At this point I would paraphrase the woman in Paradise Now. This action (accusing Israel of conducting a Holocaust) is so extreme as to become part of Palestinian collective suicide. It infuriates Jews by hurling our national tragedy against us. It cannot help Palestinians among non-Jews who recognize the difference between the defensive actions of Israelis against Palestinian violence, beset to be sure by innocent victims, and the systematic murder of people who did not threaten violence.
The same week brought news that Azmi Beshara had submitted a letter of resignation from the Knesset to the Israeli Embassy in Cairo, and that he is accused of aiding the enemy during the war in Lebanon.

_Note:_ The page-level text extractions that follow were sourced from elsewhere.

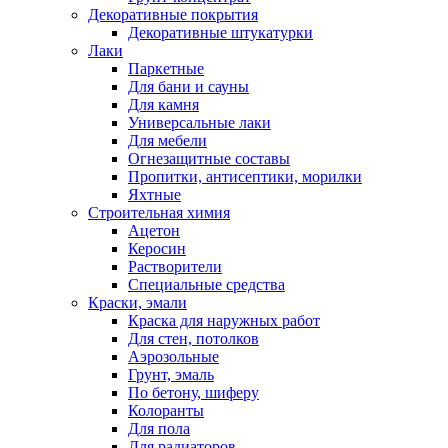
Декоративные покрытия
Декоративные штукатурки
Лаки
Паркетные
Для бани и сауны
Для камня
Универсальные лаки
Для мебели
Огнезащитные составы
Пропитки, антисептики, морилки
Яхтные
Строительная химия
Ацетон
Керосин
Растворители
Специальные средства
Краски, эмали
Краска для наружных работ
Для стен, потолков
Аэрозольные
Грунт, эмаль
По бетону, шиферу
Колоранты
Для пола
Для радиаторов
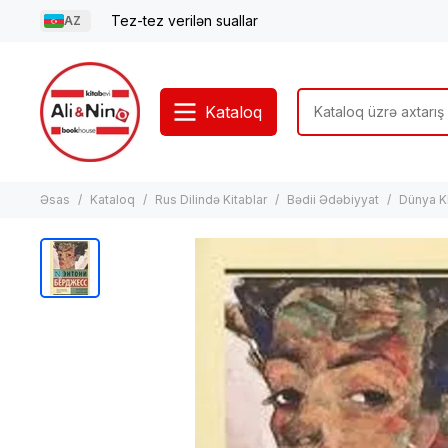
Tez-tez verilən suallar
AZ
Kataloq
Əsas
Kataloq
Rus Dilində Kitablar
Bədii Ədəbiyyat
Dünya K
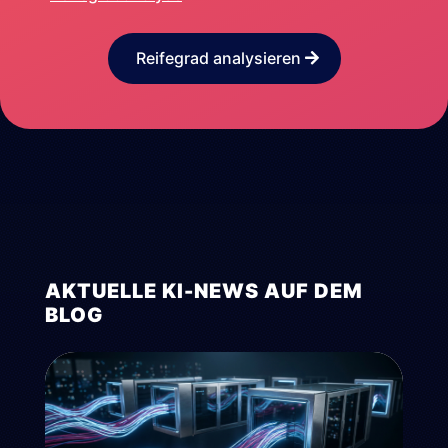
Reifegrad analysieren
AKTUELLE KI-NEWS AUF DEM
BLOG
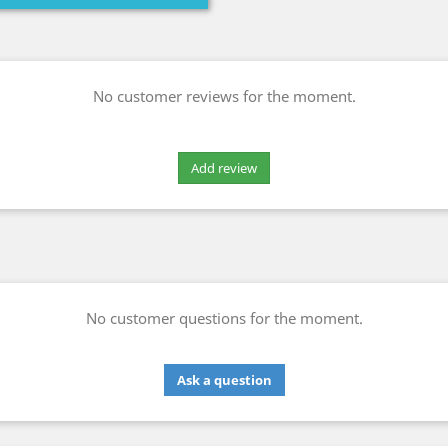
No customer reviews for the moment.
No customer questions for the moment.
Ask a question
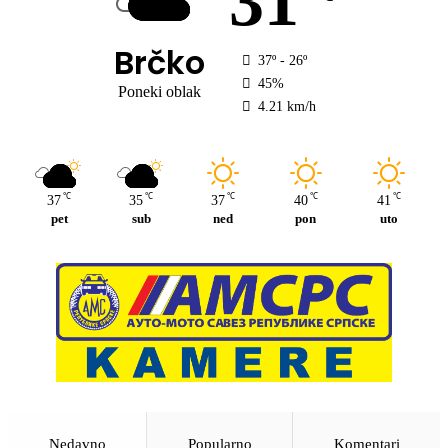
31
Brčko
37º - 26º
45%
Poneki oblak
4.21 km/h
℃
℃
℃
℃
℃
37
35
37
40
41
pet
sub
ned
pon
uto
Nedavno
Popularno
Komentari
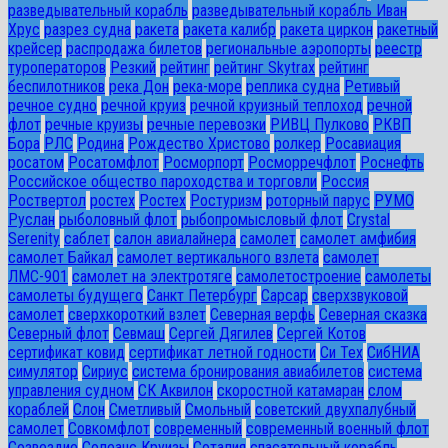
разведывательный корабль
разведывательный корабль Иван
Хрус
разрез судна
ракета
ракета калибр
ракета циркон
ракетный
крейсер
распродажа билетов
региональные аэропорты
реестр
туроператоров
Резкий
рейтинг
рейтинг Skytrax
рейтинг
беспилотников
река Дон
река-море
реплика судна
Ретивый
речное судно
речной круиз
речной круизный теплоход
речной
флот
речные круизы
речные перевозки
РИВЦ Пулково
РКВП
Бора
РЛС
Родина
Рождество Христово
ролкер
Росавиация
росатом
Росатомфлот
Росморпорт
Росморречфлот
Роснефть
Российское общество пароходства и торговли
Россия
Роствертол
ростех
Ростех
Ростуризм
роторный парус
РУМО
Руслан
рыболовный флот
рыбопромысловый флот
Сrystal
Serenity
саблет
салон авиалайнера
самолет
самолет амфибия
самолет Байкал
самолет вертикального взлета
самолет
ЛМС-901
самолет на электротяге
самолетостроение
самолеты
самолеты будущего
Санкт Петербург
Сарсар
сверхзвуковой
самолет
сверхкороткий взлет
Северная верфь
Северная сказка
Северный флот
Севмаш
Сергей Дягилев
Сергей Котов
сертификат ковид
сертификат летной годности
Си Тех
СибНИА
симулятор
Сириус
система бронирования авиабилетов
система
управления судном
СК Аквилон
скоростной катамаран
слом
кораблей
Слон
Сметливый
Смольный
советский двухпалубный
самолет
Совкомфлот
современный
современный военный флот
Созвездие
Солеанс Круизы
Соталия
спасательный корабль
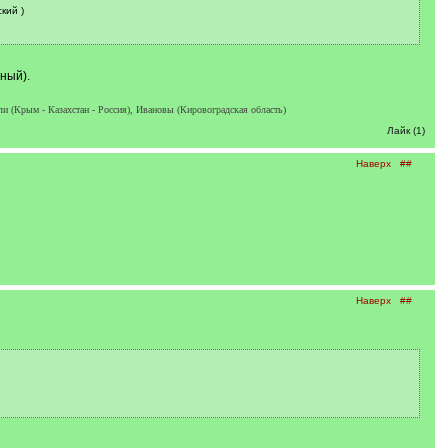
кий )
ный).
и (Крым - Казахстан - Россия), Ивановы (Кировоградская область)
Лайк (1)
Наверх
##
Наверх
##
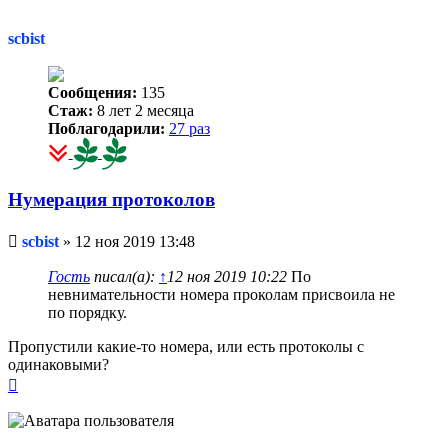
началу
scbist
Сообщения:
135
Стаж:
8 лет 2 месяца
Поблагодарили:
27 раз
Нумерация протоколов
Непрочитанное
scbist
»
12 ноя 2019 13:48
сообщение
Гость
писал(а):
↑
12 ноя 2019 10:22
По
невнимательности номера проколам присвоила не
по порядку.
Пропустили какие-то номера, или есть протоколы с
одинаковыми?
Вернуться
к
началу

We are a long way from an arrest, indictment, and trial. Beshara says that he will not return to Israel in the near future, and extradition is unlikely. However, the accusations are credible on the basis of much that we have seen and heard.
From Israeli Arabs there is both a defense of Beshara (he is persecuted for speaking and acting as an Arab), and anger against him for adding to the friction between Jews and Arabs. The ambivalence is part of the Israeli Arab condition. Beshara is an articulate spokesman of Arab and Palestinian demands, but is so extreme as to make it difficult for Arab politicians or citizens who want to get on with their lives and improve their opportunities.
We have seen ambivalence on other occasions. During the war in Lebanon, when Arab communities suffered damage and death from Hezbollah rockets, the residents expressed anger against the Lebanese for hurting them, and the Israelis for not protecting them. Some of them also cheered when rockets fell on Jewish communities.
It is not for an Israeli Jew to tell his neighbors how to do their public relations and their politics. Anything we say is likely to be tainted and discarded. Someone else must tell them that there must be a better way, but will anyone hear such a Gentile amidst many others who are telling them, "Right on?"